The planning stages


I guess it helps to know what you want to have for your model. You could have a depot, you could have a classic GWR branch line, you could run ECML express trains from the golden age of steam or you could even model a carriage depot if you wanted.

One of my pet hates for many years has been the fact that many model railway layout appear to want to have a bit of all the above situations in their layouts – and to be honest, you can do what ever you like – however, I think in trying to put everything in your layout, you can run the risk of not getting any of these things totally right. Furthermore, how many through stations have an engine shed, a goods yard, a refuelling depot and carriage sidings?

So in preparing this layout and its narrative in my head. I have tried to give some careful thought to what I wanted to achieve with this project. If I was going to be an O Gauge Modeller, I wasn’t going to be running scale length trains – well not until my wife won the lottery and we moved house!

Well, after dismissing the idea that I would be able to recreate a section of the ECML and a great big MPD, I realised that I my space was more suited to a small station slowly fading from its glory days – trying to keep itself viable in the face of increased competition from road haulage.
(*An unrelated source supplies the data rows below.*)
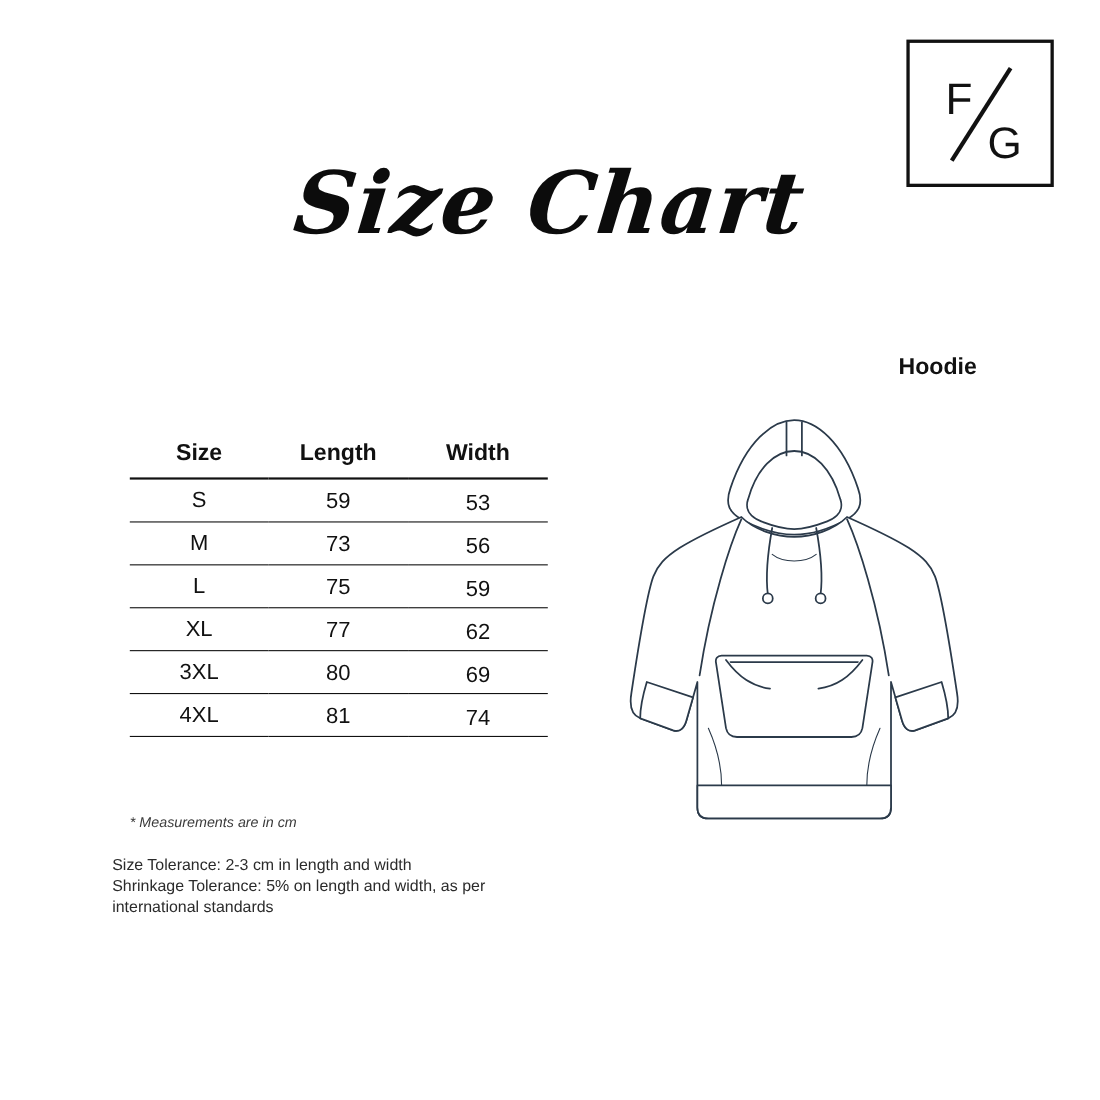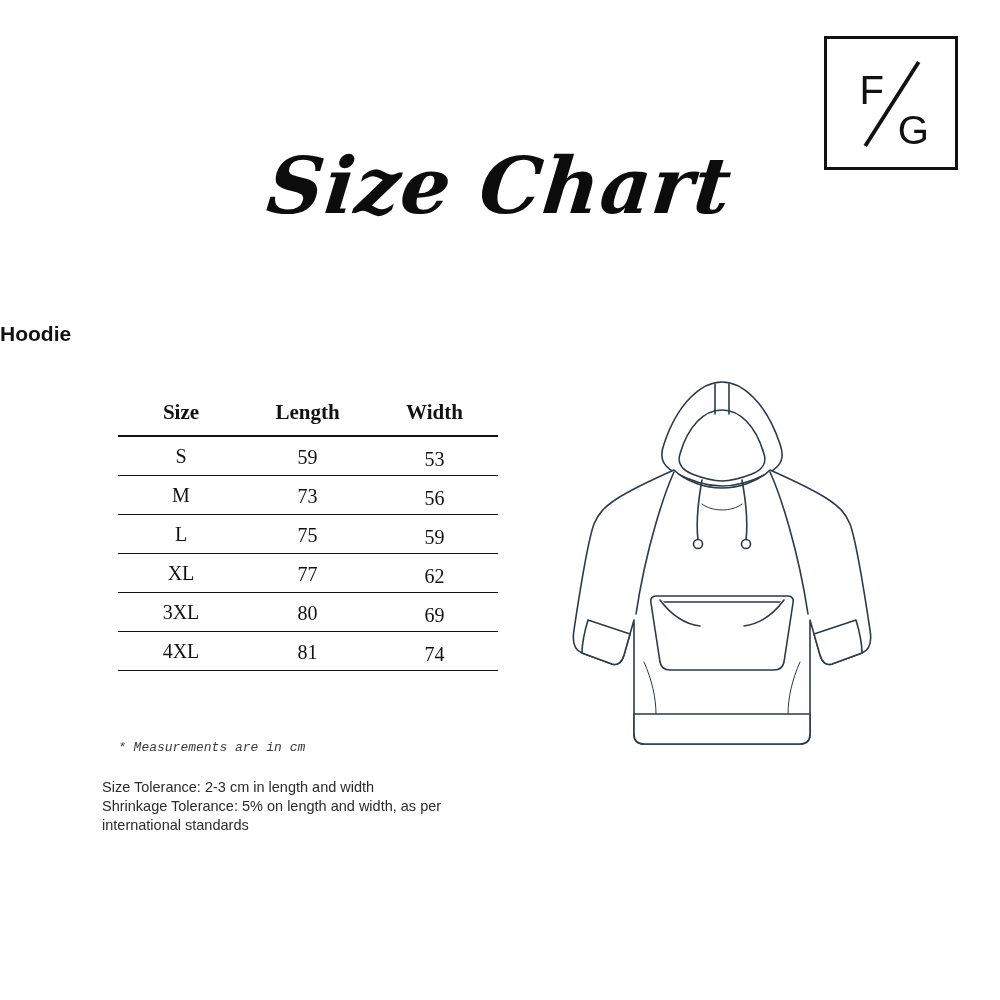"Hoodie" .product-name { text-align: left -> right }
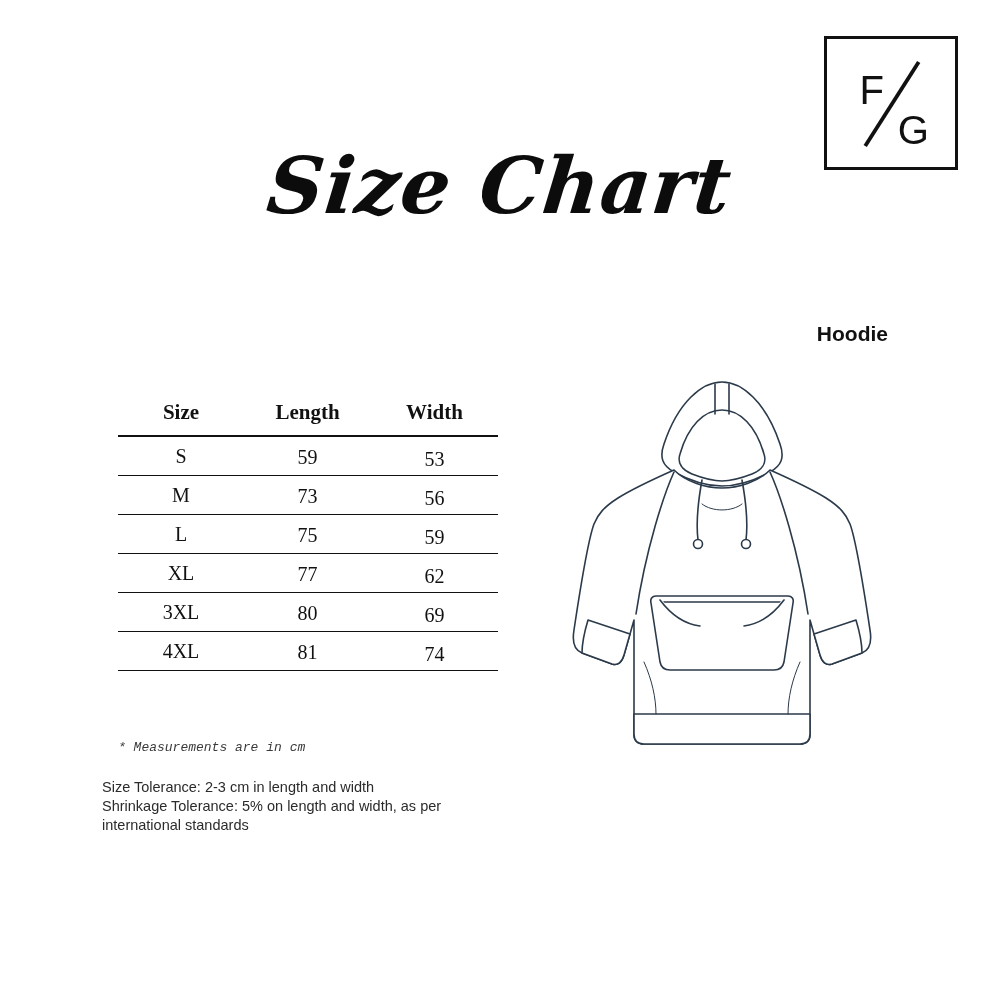"Size" table.size-table { font-family: Liberation Serif, serif -> none }
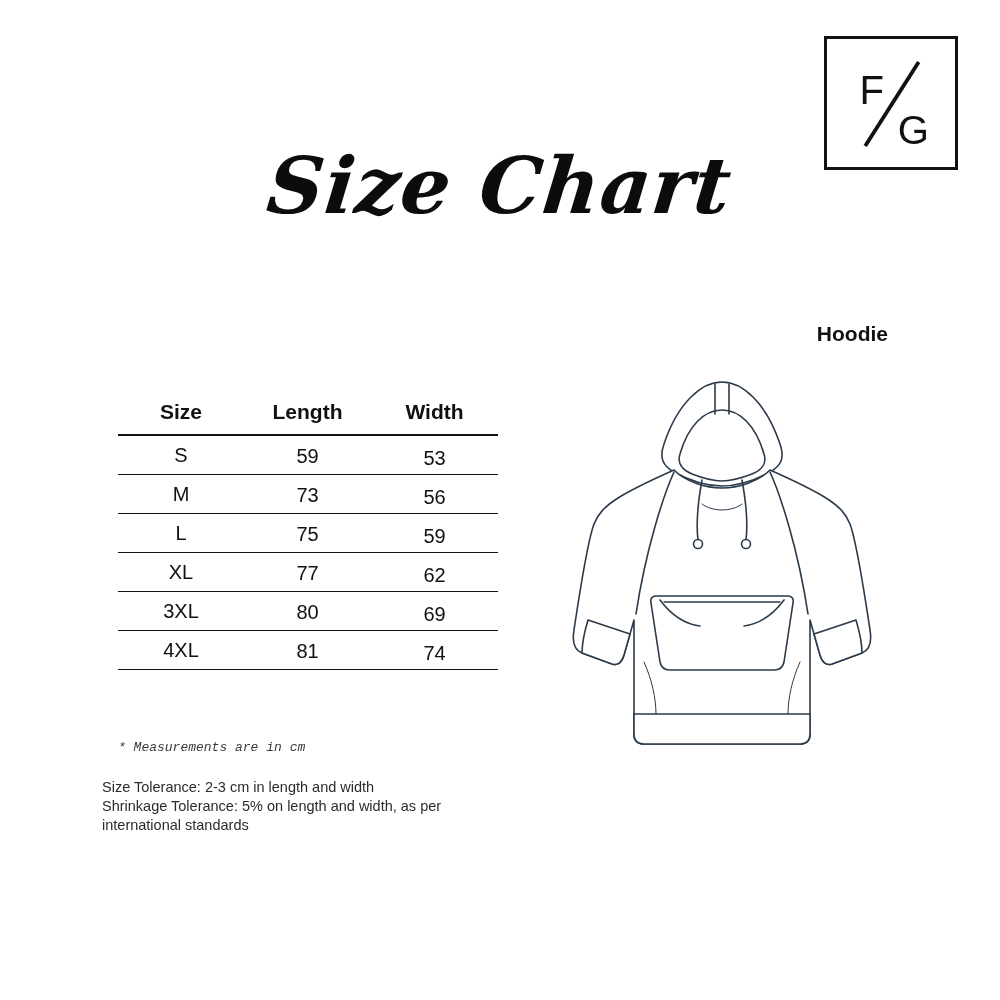"* Measurements are in cm" .note-cm { font-family: Liberation Mono, monospace -> none }
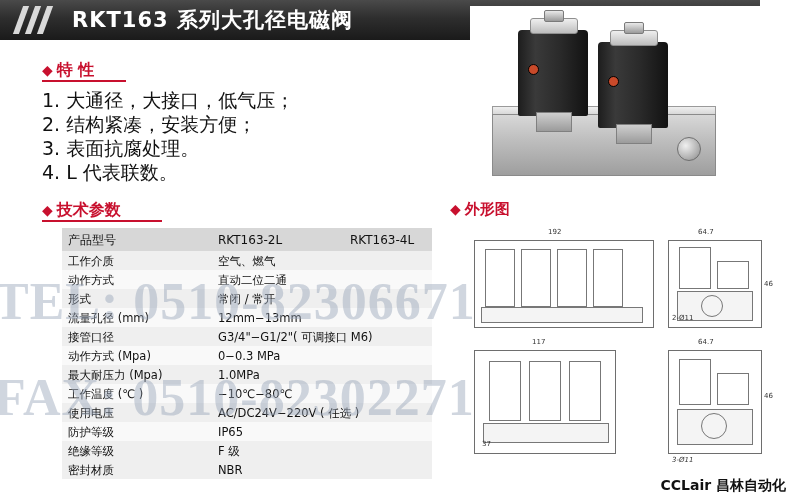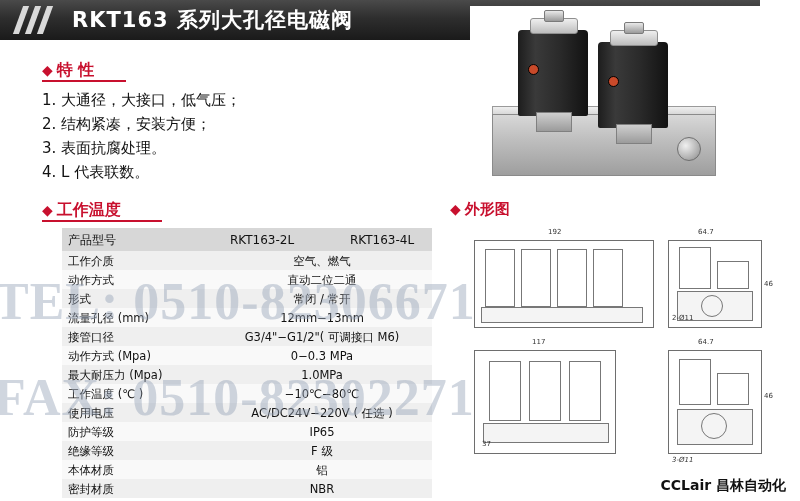"1. 大通径，大接口，低气压；" .feat-list { font-size: 15px -> 19px }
In my opinion, having this narrative not only helps with your track and layout planning, but it helps to set your layout in its surroundings and plan what buildings, roads and topography surround your tracks. Planning my layout provided me with some interesting modelling challenges such as the single line through the double track tunnel and the suggestions of a lifted line due to track rationalisation.

So – Princes Street Goods – as a layout, it has one platform. It doesn’t really see passengers anymore, unless there is a visiting rail tour. It does see some mail and parcel trains as the Royal Mail still has its regional base adjacent to the old station. Its good yard has kept going and the old man still runs his (rail served) coal depot supplying many of the local houses and farms nearby.  The station is looking grubby these days and its glory days are long gone. The TOPS era is just around the corner, however, I doubt that this station will see any more passengers or money for new facilities. I’m not sure if the goods shed will be demolished or cleaned up and kept for some trendy new shops or bars. We shall have to wait and see.